Un día empezó a cambiar.
Ya por una cosa, ya por otra, dejó de asistir con regularidad. Y en una ocasión
la descubrimos sonriendo para sí misma, con los ojos brillantes de una horrenda
alegría.
—Estoy enamorada —confesó—.
Y soy feliz.
¡Ups! Eso fue una bomba.
Por supuesto, no íbamos a dejarla claudicar tan fácilmente. Por favor, éramos
sus amigos.
—“El sufrimiento
—sentencié, citando palabras de Andrzejewski— es la sombra de todo amor; se
puede amar, mas si se ama el amor se desdobla en amor y sufrimiento.”
Los demás hicieron
aportaciones en el mismo tono. Todo lo intentamos, pero no fue posible retener
a Fernanda con nosotros. Se fue. Y me gustaría decir que nos dejó aún más
tristes que antes, pero eso no era posible. Sólo diré, pues, que nos dejó
resentidos. Ya nadie en la hermandad quería recordarla.
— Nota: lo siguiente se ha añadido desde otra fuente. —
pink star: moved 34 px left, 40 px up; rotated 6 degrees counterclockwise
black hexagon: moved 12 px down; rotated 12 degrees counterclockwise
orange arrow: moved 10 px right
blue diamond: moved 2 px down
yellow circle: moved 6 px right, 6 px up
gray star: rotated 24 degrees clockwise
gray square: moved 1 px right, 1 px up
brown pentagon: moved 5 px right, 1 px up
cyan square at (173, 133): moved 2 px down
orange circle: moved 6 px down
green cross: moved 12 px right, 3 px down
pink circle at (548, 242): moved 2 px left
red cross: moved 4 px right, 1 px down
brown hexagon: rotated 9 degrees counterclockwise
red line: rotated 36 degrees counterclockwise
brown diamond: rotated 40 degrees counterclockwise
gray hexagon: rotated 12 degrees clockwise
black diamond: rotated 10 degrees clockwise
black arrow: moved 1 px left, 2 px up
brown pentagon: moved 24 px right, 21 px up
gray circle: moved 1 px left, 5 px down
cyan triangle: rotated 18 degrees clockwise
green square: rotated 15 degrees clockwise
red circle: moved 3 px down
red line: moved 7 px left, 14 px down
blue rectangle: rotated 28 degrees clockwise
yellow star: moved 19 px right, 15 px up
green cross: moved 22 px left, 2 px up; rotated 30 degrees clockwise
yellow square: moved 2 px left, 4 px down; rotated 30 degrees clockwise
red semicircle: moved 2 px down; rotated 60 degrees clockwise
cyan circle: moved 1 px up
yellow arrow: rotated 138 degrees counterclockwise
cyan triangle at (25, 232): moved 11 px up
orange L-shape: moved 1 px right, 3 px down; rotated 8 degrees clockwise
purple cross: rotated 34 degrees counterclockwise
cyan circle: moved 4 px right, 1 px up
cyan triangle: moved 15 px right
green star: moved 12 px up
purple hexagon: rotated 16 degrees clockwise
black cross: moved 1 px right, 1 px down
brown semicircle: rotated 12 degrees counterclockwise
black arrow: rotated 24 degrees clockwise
Y si alguien lo hacía,
se guardaba de mencionarlo. El nombre de Fernanda se convirtió en palabra
prohibida. Una sola vez, de manera indirecta, nos referimos a ella. Y fue para
ponerla de ejemplo:
—No vayas a terminar como
ésa —advirtió alguien, tratando de aconsejar a un hermano que estaba
ilusionándose con una mujer.
En realidad nadie la
envidiaba. Si de verdad era feliz, qué bueno, pensábamos. Pero eso no era para
nosotros. La felicidad es algo demasiado vasto, demasiado vertiginoso. Es como
hallarse en medio de una plaza inmensa al golpe del sol. Y es muy solitario: al
que es feliz nadie lo apoya, nadie lo comprende, nadie lo consuela. Ni siquiera
Dios. ¿No lo dice así el Evangelio? “Bienaventurados los que lloran...”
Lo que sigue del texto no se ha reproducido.